The team, according to Schwortz, determined the image was not painted nor was it the result of some ancient photographic technique. The only way they explained it, he said, was that there was light radiating from the body of the person surrounded by the Shroud and always radiating in multiple directions.

The body caused some change in this fabric on which its image with 3D qualities was impressed. The photographic negative provides a full image of a man’s body with stains that indicate torture and suffering.

The previous issue of The Catholic Virginian carried an article: “New Insights on Blood Evidence from the Turin Shroud Consistent with Jesus Christ’s Tortures.” The study concluded that the presence of creatinine particles with ferritin, which are often a by-product of muscle contractions, “confirms, at a microscopic level, the very heavy torture suffered by Jesus” that appears on the Shroud.

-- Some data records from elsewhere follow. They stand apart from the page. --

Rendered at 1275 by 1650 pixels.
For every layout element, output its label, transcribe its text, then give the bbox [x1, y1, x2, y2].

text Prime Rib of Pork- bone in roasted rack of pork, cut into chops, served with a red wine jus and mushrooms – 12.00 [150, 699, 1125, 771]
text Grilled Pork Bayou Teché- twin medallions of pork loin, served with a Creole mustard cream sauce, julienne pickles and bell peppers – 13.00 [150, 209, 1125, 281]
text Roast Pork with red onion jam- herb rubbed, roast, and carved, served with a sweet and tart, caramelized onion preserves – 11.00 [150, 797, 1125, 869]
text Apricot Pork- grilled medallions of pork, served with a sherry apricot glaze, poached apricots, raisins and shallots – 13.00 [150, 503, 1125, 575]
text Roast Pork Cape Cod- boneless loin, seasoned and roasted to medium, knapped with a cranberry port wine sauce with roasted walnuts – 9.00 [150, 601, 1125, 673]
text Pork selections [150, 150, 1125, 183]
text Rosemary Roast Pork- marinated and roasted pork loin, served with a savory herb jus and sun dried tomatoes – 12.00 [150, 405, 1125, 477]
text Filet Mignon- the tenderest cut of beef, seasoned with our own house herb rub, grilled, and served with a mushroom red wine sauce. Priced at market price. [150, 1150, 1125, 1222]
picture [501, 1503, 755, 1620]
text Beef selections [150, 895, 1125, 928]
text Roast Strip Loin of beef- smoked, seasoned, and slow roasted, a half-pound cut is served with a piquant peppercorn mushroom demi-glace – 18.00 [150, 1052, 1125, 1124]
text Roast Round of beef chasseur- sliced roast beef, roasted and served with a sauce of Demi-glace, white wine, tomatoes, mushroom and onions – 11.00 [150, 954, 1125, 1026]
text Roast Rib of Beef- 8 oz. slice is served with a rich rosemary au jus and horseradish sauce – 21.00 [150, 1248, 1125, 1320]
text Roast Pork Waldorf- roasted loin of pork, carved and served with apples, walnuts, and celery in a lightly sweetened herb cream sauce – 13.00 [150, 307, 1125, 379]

There was a mystery: Why was the blood on the Shroud still red? Dried blood turns brown or black. However, when the blood itself is infused with the chemical the body produces when one is under extreme stress, it affects the blood to where it does not turn brown or black but stays red.

Scientists have also determined that the blood type found on the Shroud is AB. O negative is a universal donor; AB is a universal recipient. This fact is symbolically significant. Jesus took upon his shoulders the sins of the world; he took the punishment on himself, accepting the culpability of all. As St. Peter wrote, “By his wounds you have been healed” (1 Pt 2:24).

As Catholics, we know that God can act outside of nature through the extraordinary, e.g., apparitions and miracles, as well as within nature. However, no one’s salvation hinges upon accepting or not accepting these phenomena. The Church, other than allowing for reverence and devotional practices around it, does not require belief in the authenticity of the Shroud.

However, consider what Pope Benedict XVI said in a 2010 visit to Turin during which he venerated the Shroud:

“It speaks with blood, and blood is life! The Shroud is an icon written in blood; the blood of a man who was scourged, crowned with thorns, crucified and whose right side was pierced. The image impressed upon the Shroud is that of a dead man, but the blood speaks of his life. Every trace of blood speaks of love and of life.”

We pray that the message of the Shroud speaks to us of Jesus’ sacrificial love. May it help us better understand the magnitude of that love and sustain us as we take up our own crosses and follow him.